Moment after college basketball moment is captured on the Internet, awing viewers by the hundreds of thousands.
Indiana's James Blackmon Jr., on the run before delivering a thunderous one-handed flush over the massive body of Louisville's Montrezl Harrell.
Maryland's Melo Trimble, charging full speed in a diagonal before stopping on a dime and sinking a three while his Michigan State defender topples over.
Ohio State's D'Angelo Russell, the newly crowned king of the spinning bounce pass, steering a teammate who was four steps away to a play that no one else could see yet.
This season, the Big Ten has contributed more of those clips to the national collective, and at first glance, that seems pretty normal. Long established as one of the nation's top conferences, the Big Ten has steadily developed elite guards and fed them into the NBA draft.
But this time around, the difference is this: So many of those celebrated guards are freshmen.
"We've sure got some good guards in this league," Michigan State coach Tom Izzo said. "You look at Indiana and of course Maryland and there's no one better than this kid D'Angelo. … Sometimes it's what you recruit, sometimes it's how you coach, sometimes it's the right system, and sometimes a guy makes enormous improvement from the end of his senior year [in high school] to the beginning of his freshman year."

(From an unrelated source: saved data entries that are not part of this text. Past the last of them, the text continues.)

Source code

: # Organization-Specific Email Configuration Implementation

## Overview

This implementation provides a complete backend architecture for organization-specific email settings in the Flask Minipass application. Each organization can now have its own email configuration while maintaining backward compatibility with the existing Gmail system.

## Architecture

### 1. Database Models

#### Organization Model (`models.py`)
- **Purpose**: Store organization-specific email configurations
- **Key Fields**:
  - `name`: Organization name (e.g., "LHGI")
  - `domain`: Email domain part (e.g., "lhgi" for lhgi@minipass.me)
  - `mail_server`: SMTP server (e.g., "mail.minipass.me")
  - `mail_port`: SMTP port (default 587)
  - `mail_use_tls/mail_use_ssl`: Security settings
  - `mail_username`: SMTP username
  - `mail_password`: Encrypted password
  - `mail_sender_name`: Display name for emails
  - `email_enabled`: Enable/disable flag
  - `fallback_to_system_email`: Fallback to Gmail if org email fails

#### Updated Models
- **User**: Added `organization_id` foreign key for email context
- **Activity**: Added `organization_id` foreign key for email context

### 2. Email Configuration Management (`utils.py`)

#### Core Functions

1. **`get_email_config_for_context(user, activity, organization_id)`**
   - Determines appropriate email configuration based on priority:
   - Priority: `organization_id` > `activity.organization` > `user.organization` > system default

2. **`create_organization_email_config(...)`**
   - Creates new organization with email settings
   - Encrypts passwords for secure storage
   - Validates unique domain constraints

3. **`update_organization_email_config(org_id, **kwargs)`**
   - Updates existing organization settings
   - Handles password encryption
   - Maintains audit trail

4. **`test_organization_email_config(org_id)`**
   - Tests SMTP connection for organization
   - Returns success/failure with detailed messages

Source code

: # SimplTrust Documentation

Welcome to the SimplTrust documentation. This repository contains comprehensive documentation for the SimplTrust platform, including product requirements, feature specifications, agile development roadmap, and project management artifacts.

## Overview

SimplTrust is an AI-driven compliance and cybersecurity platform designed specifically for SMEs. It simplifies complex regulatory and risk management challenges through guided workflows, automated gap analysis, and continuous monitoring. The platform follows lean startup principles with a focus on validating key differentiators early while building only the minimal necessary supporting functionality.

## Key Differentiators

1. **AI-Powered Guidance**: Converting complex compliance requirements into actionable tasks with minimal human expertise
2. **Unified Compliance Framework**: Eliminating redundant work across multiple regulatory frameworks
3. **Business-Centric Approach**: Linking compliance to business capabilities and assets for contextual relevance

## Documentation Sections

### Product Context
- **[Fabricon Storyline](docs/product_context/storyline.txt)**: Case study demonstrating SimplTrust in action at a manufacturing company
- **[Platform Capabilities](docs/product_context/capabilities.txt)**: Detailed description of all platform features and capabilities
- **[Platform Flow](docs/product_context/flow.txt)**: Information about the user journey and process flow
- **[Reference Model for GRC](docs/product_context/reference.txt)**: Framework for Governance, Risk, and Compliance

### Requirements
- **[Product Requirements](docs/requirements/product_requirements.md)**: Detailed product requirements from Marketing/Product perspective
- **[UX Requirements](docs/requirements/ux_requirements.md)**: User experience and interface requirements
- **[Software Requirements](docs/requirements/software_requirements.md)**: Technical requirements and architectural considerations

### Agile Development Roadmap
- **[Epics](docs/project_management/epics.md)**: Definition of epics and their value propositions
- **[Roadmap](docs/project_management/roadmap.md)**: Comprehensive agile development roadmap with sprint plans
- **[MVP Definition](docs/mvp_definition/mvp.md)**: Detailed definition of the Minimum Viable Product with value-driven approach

Among the nation's top seven freshman guards, Kentucky, Kansas, Duke (Apple Valley's Tyus Jones) and UNLV (former Cooper star Rashad Vaughn) all have one apiece, spread across four different conferences, according to NBAdraft.net. The other three belong to the Big Ten, where Russell, Trimble and Blackmon Jr. each guided their teams to NCAA tournament berths and could continue to wow national audiences in opening-round games in the next two days.